The problem: Exactly as it appears, restate the whole listing.

Data provided:
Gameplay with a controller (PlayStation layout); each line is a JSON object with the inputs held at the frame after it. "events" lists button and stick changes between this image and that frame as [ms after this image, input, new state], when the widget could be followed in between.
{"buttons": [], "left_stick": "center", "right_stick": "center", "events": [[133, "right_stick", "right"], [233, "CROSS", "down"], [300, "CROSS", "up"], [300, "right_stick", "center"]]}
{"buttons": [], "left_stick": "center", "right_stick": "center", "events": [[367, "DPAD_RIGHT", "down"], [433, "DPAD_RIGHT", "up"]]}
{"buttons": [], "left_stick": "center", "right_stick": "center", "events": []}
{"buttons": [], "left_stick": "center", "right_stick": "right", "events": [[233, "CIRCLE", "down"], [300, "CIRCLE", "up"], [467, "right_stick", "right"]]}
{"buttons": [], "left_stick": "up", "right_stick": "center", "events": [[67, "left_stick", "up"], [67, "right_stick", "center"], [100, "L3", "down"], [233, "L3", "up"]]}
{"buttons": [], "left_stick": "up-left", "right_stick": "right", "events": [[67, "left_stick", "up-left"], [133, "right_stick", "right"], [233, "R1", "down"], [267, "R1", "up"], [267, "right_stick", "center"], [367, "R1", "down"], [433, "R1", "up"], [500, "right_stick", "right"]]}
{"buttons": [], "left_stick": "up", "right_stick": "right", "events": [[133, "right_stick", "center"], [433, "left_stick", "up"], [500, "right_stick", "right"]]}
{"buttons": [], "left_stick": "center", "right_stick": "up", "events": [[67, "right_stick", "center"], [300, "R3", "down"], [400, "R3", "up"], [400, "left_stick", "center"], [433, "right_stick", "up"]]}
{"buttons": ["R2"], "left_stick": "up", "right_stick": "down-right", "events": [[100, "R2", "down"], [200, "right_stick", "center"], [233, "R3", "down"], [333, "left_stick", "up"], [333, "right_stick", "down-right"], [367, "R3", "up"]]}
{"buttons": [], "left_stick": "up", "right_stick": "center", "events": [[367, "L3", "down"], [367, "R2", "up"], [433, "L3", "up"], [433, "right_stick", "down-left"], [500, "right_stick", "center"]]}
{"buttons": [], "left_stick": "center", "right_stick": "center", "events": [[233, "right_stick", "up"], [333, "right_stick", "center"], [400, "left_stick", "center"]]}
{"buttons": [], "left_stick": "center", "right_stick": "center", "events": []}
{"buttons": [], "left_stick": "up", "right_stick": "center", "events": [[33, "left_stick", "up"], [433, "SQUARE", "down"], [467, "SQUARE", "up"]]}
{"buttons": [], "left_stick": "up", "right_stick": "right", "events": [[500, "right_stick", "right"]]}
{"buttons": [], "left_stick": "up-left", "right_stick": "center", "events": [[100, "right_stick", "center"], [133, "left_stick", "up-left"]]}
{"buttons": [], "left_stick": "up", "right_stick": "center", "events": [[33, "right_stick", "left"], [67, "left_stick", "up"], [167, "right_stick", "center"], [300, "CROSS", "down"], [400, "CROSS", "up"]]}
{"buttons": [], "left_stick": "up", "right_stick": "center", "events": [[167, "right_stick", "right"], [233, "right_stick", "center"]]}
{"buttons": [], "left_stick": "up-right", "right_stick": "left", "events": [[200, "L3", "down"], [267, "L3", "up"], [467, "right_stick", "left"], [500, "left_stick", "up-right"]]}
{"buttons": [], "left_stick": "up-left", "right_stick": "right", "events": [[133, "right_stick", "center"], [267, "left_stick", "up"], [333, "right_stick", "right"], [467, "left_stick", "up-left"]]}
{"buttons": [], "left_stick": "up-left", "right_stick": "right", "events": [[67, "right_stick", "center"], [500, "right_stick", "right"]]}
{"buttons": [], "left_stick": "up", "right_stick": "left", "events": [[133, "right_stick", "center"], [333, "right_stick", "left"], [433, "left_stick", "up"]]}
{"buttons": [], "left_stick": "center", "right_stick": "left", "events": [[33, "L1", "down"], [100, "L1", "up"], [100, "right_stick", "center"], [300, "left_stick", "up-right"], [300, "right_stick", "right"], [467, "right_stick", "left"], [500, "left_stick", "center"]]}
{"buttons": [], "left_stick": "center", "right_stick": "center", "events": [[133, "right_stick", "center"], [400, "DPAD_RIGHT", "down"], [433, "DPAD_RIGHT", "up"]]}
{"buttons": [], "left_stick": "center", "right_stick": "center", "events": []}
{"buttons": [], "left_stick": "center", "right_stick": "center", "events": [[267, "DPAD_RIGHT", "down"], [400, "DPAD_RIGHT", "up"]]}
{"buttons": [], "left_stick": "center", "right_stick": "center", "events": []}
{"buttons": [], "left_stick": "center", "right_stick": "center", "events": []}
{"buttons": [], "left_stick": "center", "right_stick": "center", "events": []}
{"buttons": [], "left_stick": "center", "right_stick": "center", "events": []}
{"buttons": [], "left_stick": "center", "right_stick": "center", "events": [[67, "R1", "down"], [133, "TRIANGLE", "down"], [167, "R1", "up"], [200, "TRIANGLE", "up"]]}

Written reply:
Gameplay with a controller (PlayStation layout); each line is a JSON object with the inputs held at the frame after it. "events" lists button and stick changes between this image and that frame as [ms after this image, input, new state], when the widget could be followed in between.
{"buttons": [], "left_stick": "center", "right_stick": "center", "events": [[133, "right_stick", "right"], [233, "CROSS", "down"], [300, "CROSS", "up"], [300, "right_stick", "center"]]}
{"buttons": [], "left_stick": "center", "right_stick": "center", "events": [[367, "DPAD_RIGHT", "down"], [433, "DPAD_RIGHT", "up"]]}
{"buttons": [], "left_stick": "center", "right_stick": "center", "events": []}
{"buttons": [], "left_stick": "center", "right_stick": "right", "events": [[233, "CIRCLE", "down"], [300, "CIRCLE", "up"], [467, "right_stick", "right"]]}
{"buttons": [], "left_stick": "up", "right_stick": "center", "events": [[67, "left_stick", "up"], [67, "right_stick", "center"], [100, "L3", "down"], [233, "L3", "up"]]}
{"buttons": [], "left_stick": "up-left", "right_stick": "right", "events": [[67, "left_stick", "up-left"], [133, "right_stick", "right"], [233, "R1", "down"], [267, "R1", "up"], [267, "right_stick", "center"], [367, "R1", "down"], [433, "R1", "up"], [500, "right_stick", "right"]]}
{"buttons": [], "left_stick": "up", "right_stick": "right", "events": [[133, "right_stick", "center"], [433, "left_stick", "up"], [500, "right_stick", "right"]]}
{"buttons": [], "left_stick": "center", "right_stick": "up", "events": [[67, "right_stick", "center"], [300, "R3", "down"], [400, "R3", "up"], [400, "left_stick", "center"], [433, "right_stick", "up"]]}
{"buttons": ["R2"], "left_stick": "up", "right_stick": "down-right", "events": [[100, "R2", "down"], [200, "right_stick", "center"], [233, "R3", "down"], [333, "left_stick", "up"], [333, "right_stick", "down-right"], [367, "R3", "up"]]}
{"buttons": [], "left_stick": "up", "right_stick": "center", "events": [[367, "L3", "down"], [367, "R2", "up"], [433, "L3", "up"], [433, "right_stick", "down-left"], [500, "right_stick", "center"]]}
{"buttons": [], "left_stick": "center", "right_stick": "center", "events": [[233, "right_stick", "up"], [333, "right_stick", "center"], [400, "left_stick", "center"]]}
{"buttons": [], "left_stick": "center", "right_stick": "center", "events": []}
{"buttons": [], "left_stick": "up", "right_stick": "center", "events": [[33, "left_stick", "up"], [433, "SQUARE", "down"], [467, "SQUARE", "up"]]}
{"buttons": [], "left_stick": "up", "right_stick": "right", "events": [[500, "right_stick", "right"]]}
{"buttons": [], "left_stick": "up-left", "right_stick": "center", "events": [[100, "right_stick", "center"], [133, "left_stick", "up-left"]]}
{"buttons": [], "left_stick": "up", "right_stick": "center", "events": [[33, "right_stick", "left"], [67, "left_stick", "up"], [167, "right_stick", "center"], [300, "CROSS", "down"], [400, "CROSS", "up"]]}
{"buttons": [], "left_stick": "up", "right_stick": "center", "events": [[167, "right_stick", "right"], [233, "right_stick", "center"]]}
{"buttons": [], "left_stick": "up-right", "right_stick": "left", "events": [[200, "L3", "down"], [267, "L3", "up"], [467, "right_stick", "left"], [500, "left_stick", "up-right"]]}
{"buttons": [], "left_stick": "up-left", "right_stick": "right", "events": [[133, "right_stick", "center"], [267, "left_stick", "up"], [333, "right_stick", "right"], [467, "left_stick", "up-left"]]}
{"buttons": [], "left_stick": "up-left", "right_stick": "right", "events": [[67, "right_stick", "center"], [500, "right_stick", "right"]]}
{"buttons": [], "left_stick": "up", "right_stick": "left", "events": [[133, "right_stick", "center"], [333, "right_stick", "left"], [433, "left_stick", "up"]]}
{"buttons": [], "left_stick": "center", "right_stick": "left", "events": [[33, "L1", "down"], [100, "L1", "up"], [100, "right_stick", "center"], [300, "left_stick", "up-right"], [300, "right_stick", "right"], [467, "right_stick", "left"], [500, "left_stick", "center"]]}
{"buttons": [], "left_stick": "center", "right_stick": "center", "events": [[133, "right_stick", "center"], [400, "DPAD_RIGHT", "down"], [433, "DPAD_RIGHT", "up"]]}
{"buttons": [], "left_stick": "center", "right_stick": "center", "events": []}
{"buttons": [], "left_stick": "center", "right_stick": "center", "events": [[267, "DPAD_RIGHT", "down"], [400, "DPAD_RIGHT", "up"]]}
{"buttons": [], "left_stick": "center", "right_stick": "center", "events": []}
{"buttons": [], "left_stick": "center", "right_stick": "center", "events": []}
{"buttons": [], "left_stick": "center", "right_stick": "center", "events": []}
{"buttons": [], "left_stick": "center", "right_stick": "center", "events": []}
{"buttons": [], "left_stick": "center", "right_stick": "center", "events": [[67, "R1", "down"], [133, "TRIANGLE", "down"], [167, "R1", "up"], [200, "TRIANGLE", "up"]]}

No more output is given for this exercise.